Le valutazioni del settore sono convenienti

Da inizio anno le compagnie petrolifere sono state tra le società più chiaccherate sui media: dal mancato accordo tra i paesi dell’Opec (il cartello dei produttori), al crollo del prezzo dei future sul WTI, passando dal taglio dei dividendi a quelli del personale di molti big del settore. Questo ha inciso fortemente sulla volatilità del prezzo del barile che, a metà aprile, è sceso in territorio negativo (valore dei future sul WTI con scadenza al 21 aprile) in seguito alle speculazioni relative all’eccesso di offerta sul mercato. La conseguenza è stata una pressione sulle quotazioni di Borsa delle aziende del settore. Da inizio anno, infatti, il comparto energetico è stato il peggiore sia sui listini americani che su quelli del Vecchio continente, perdendo rispettivamente il 33% (in dollari al 30 giugno 2020) e il 26,5% (in euro al 30 giugno 2020). Ma, al momento, è anche quello scambiato ai prezzi più vantaggiosi. I titoli energetici americani sono scontati mediamente del 30%, mentre quelli europei viaggiano su un rapporto Prezzo/Fair value di 0,6.

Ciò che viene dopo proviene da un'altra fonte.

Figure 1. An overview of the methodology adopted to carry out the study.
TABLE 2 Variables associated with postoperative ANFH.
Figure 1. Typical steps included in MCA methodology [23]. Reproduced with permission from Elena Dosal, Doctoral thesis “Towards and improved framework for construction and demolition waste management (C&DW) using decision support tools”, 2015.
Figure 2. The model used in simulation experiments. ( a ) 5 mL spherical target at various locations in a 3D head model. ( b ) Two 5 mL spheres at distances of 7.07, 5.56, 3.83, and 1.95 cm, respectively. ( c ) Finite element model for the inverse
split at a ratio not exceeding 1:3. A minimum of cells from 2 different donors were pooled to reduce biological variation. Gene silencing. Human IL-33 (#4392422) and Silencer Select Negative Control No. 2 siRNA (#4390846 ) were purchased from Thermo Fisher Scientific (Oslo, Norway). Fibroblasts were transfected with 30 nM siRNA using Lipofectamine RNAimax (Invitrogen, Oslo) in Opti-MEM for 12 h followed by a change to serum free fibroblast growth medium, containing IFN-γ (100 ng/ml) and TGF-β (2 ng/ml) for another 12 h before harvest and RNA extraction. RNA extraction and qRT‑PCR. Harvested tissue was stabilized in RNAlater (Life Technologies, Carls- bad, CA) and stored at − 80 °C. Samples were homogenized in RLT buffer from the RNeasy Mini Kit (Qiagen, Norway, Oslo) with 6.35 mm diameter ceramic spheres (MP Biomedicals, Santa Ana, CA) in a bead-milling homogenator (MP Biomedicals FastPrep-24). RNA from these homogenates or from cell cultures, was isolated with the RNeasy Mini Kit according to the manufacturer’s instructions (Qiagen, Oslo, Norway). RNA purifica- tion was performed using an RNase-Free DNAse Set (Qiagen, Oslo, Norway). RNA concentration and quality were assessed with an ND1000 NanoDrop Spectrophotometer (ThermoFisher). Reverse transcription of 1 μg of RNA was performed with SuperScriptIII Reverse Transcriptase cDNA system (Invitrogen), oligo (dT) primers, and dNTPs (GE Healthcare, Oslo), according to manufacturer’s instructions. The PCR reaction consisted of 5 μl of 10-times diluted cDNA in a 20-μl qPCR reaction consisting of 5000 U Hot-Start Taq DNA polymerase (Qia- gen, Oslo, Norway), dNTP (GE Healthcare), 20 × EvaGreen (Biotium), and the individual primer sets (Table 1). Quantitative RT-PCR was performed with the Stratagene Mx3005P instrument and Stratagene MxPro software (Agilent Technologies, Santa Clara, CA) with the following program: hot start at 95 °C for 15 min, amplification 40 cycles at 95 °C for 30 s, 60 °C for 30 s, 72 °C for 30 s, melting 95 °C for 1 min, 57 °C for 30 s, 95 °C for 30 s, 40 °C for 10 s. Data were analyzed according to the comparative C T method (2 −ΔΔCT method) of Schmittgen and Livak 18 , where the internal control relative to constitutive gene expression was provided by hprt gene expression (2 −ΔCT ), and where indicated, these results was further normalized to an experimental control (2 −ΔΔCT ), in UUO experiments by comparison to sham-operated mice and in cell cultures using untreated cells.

La selezione naturale tra gli energetici

“Le incognite sulla ripresa economica e su una possibile seconda ondata dei contagi da Coronavirus rendono impossibile fare delle previsioni sul prezzo del petrolio nel breve periodo. Tuttavia si possono fare delle ipotesi sulle dinamiche del settore nel suo insieme. Un ritorno alla normalità dell’economia dovrebbe ridare spinta alla domanda di petrolio, mentre la mancata ripresa del prezzo del barile potrebbe innescare un processo di selezione all’interno dell’industria dei produttori di greggio”, dice Tom Nelson, capo del team delle risorse naturali di Ninety One, società britannica di asset management. “Assisteremo a un processo di selezione naturale, alcune compagnie si evolveranno e miglioreranno la loro efficienza operativa, mentre altre scompariranno. All’interno del comparto energetico, le aziende statunitensi potrebbero risultare più vulnerabili in questa fase di cambiamento rispetto a quelle europee, che invece già da tempo hanno avviato un processo di transizione dai combustibili fossili. Tuttavia, ci aspettiamo che le aziende migliori proveranno a remunerare gli azionisti con rendimenti interessanti”.